Le texte paraît très libre, et il semble y avoir des dizaines de réjouissants départs de romans à l’intérieur du roman, comme lorsque vous parlez de ce groupe de poètes dont la mère faisait partie ou de son hypothétique passé d’espionne. Comment cela vous est-il venu? Y puiserez-vous le sujet d’un prochain roman?
Ma liberté et mon temps sont mes seules richesses, donc le compliment me touche. Merci!
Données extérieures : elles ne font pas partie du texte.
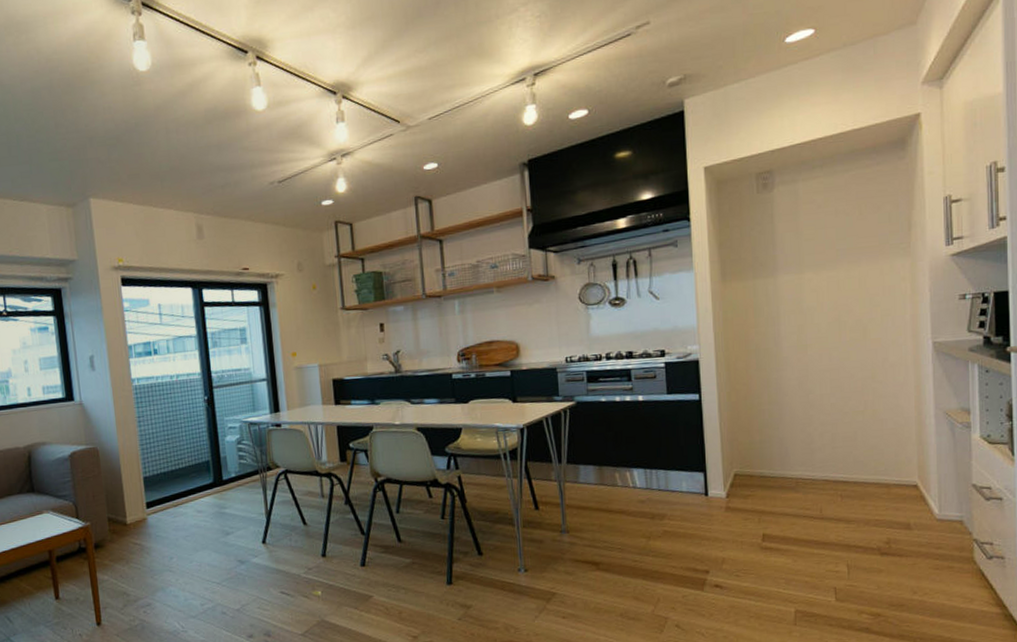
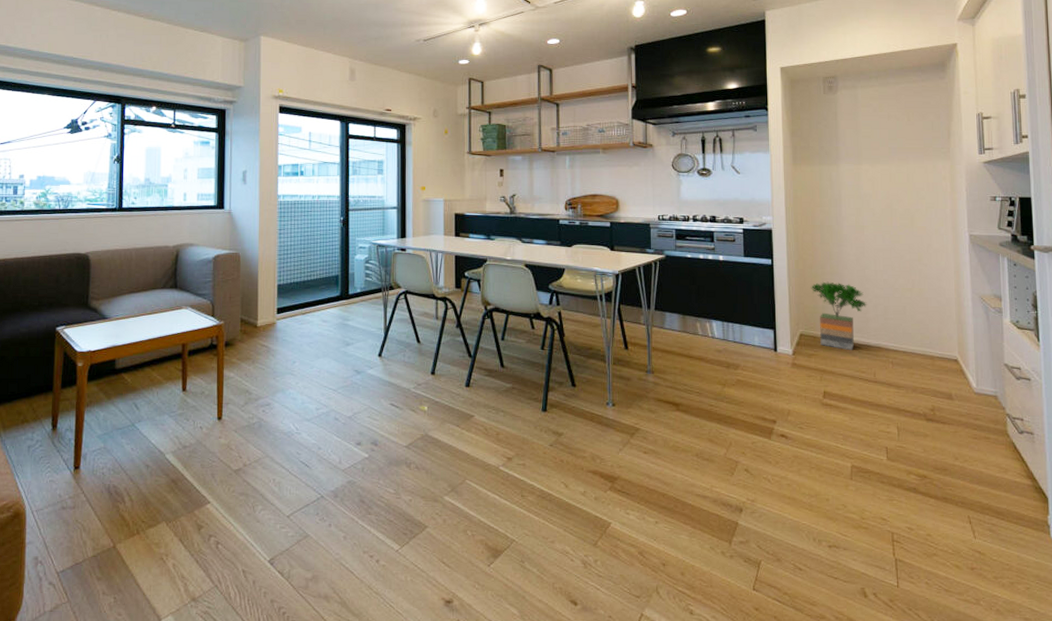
potted tree: none [745,412,812,487] -> present [810,281,867,351]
Pour le prochain roman, je ne sais pas, je crois que c’est lui qui viendra puiser en moi; je sais d’expérience que je serai la première surprise…

Cette apparente liberté donne une impression de fluidité et même de virtuosité, laissant imaginer que vous avez éprouvé, malgré la gravité et le sérieux de certains passages, du plaisir à écrire ce texte.
Oui, ce fut du plaisir. Ce plaisir, en écrivant, est même un indice fort d’être sur la bonne voie. C’est l’autre nom d’une forme de justesse –c’est de sentir que c’est «juste» qui est réjouissant. Et puis, malgré la gravité historique de certains chapitres, c’est un livre plein d’amour, d’humour et d’espoir.
Des médias ont lourdement insisté sur le nombre élevé de romans consacrés à la famille lors de la rentrée littéraire 2025. Cela vous a-t-il irritée?
Je trouve un peu dommage de réduire les livres à leurs thèmes. Ecrire sur un sujet –que ce soit un membre de sa famille, une expédition spatiale, un cheval mort ou une fenêtre cassée–, c’est toujours écrire sur le monde. Et en écrivant sur le monde, on le crée, on le recrée, on le prolonge. Ou on le contredit, et parfois même on le corrige.